As anticipated in this post from earlier this week, John Houldsworth, a former high-level executive of the Cologne Re Dublin unit of Berkshire Hathaway Inc.’s General Reinsurance Corp., implicated four other senior General Re executives while pleading guilty on Thursday in Alexandria, Va. to conspiring to commit securities fraud. Mr. Houldsworth is the the first person to be indicted from the various governmental investigations into finite risk insurance transactions between General Re and American International Group Inc. Here are the previous posts on the investigations into AIG and Berkshire.

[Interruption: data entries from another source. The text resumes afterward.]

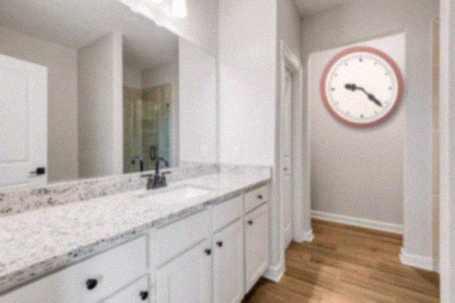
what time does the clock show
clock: 9:22
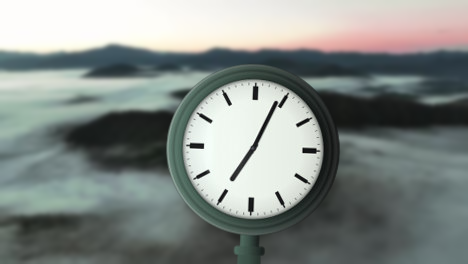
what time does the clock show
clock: 7:04
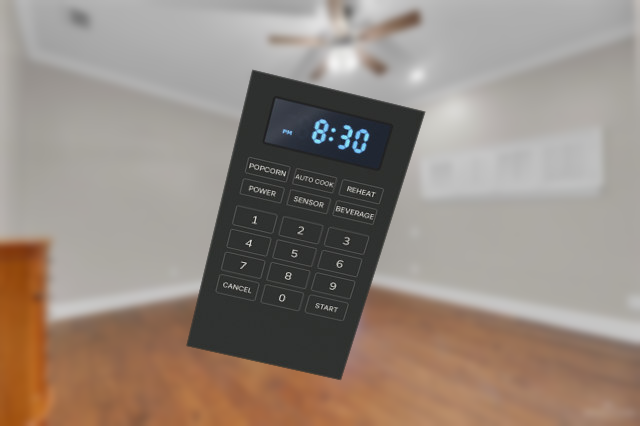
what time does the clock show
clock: 8:30
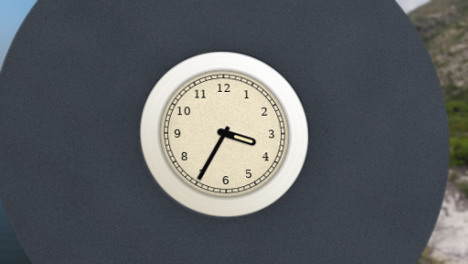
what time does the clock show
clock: 3:35
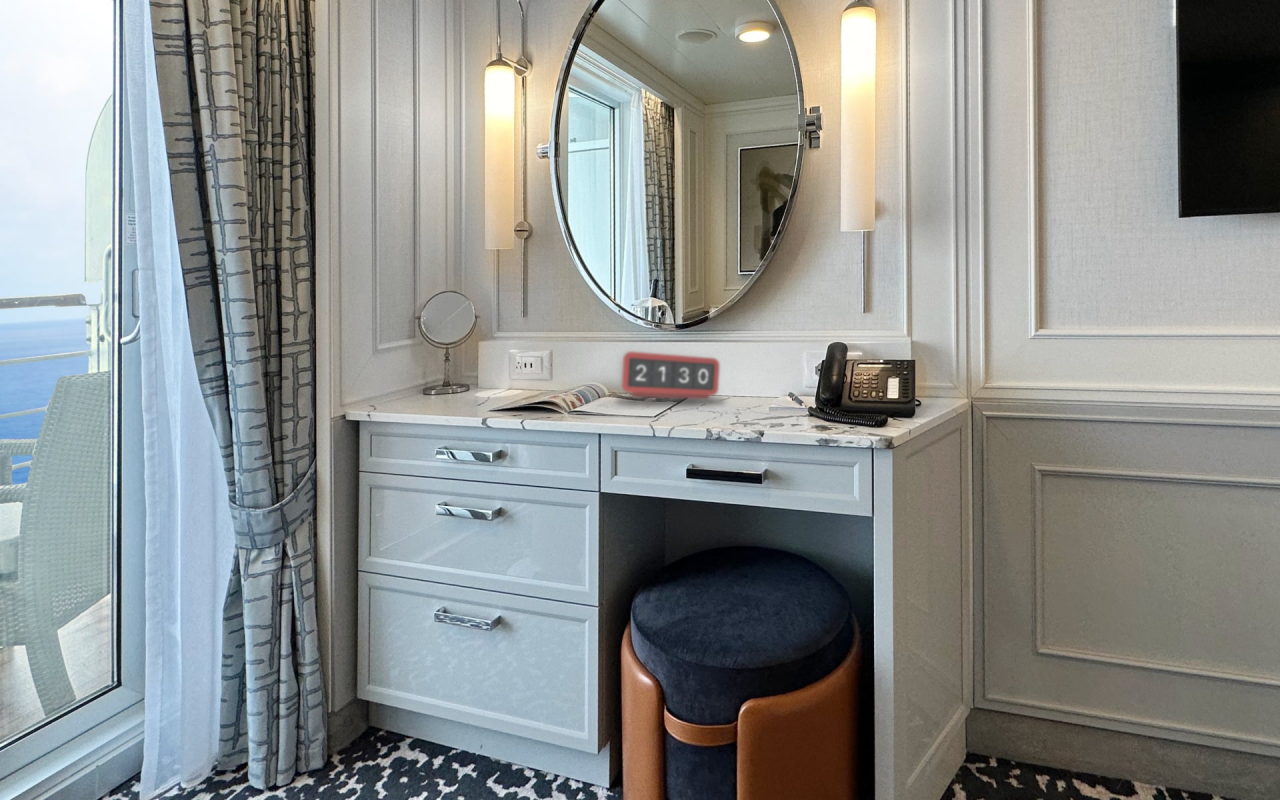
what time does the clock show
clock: 21:30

According to the criminal complaint, Mr. Houldsworth, Ms. Monrad, Mr. Napier, and another unknown executive in late 2000 conspired to structure a reinsurance contract to allow AIG to pass its auditor’s “smell test” and to create a paper trail to make the transaction appear legitimate.

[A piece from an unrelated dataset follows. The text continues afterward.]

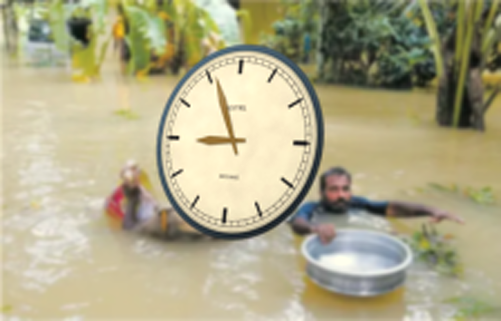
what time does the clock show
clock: 8:56
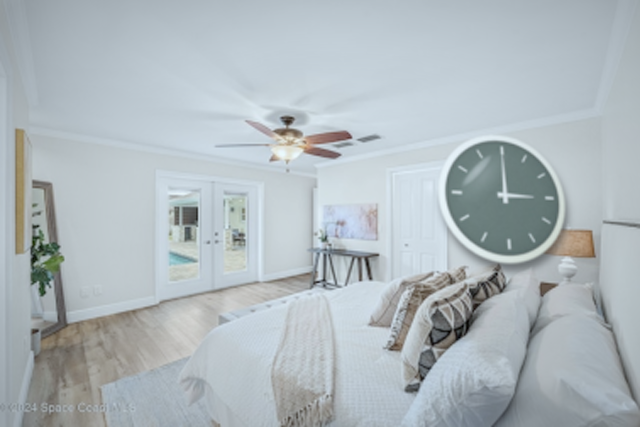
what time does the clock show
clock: 3:00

The other executives identified in a parallel SEC civil suit who are referred to by title in the the criminal complaint are former General Re CEO Ronald E. Ferguson, former CFO Elizabeth Monrad, current senior VP Richard Napier (who is expected to plead guilty to similar charges today), and Chris Garand, an underwriter in General Re’s international finite division. The complaint also cites another General Re “senior executive” whose identity is unknown to Mr. Houldsworth.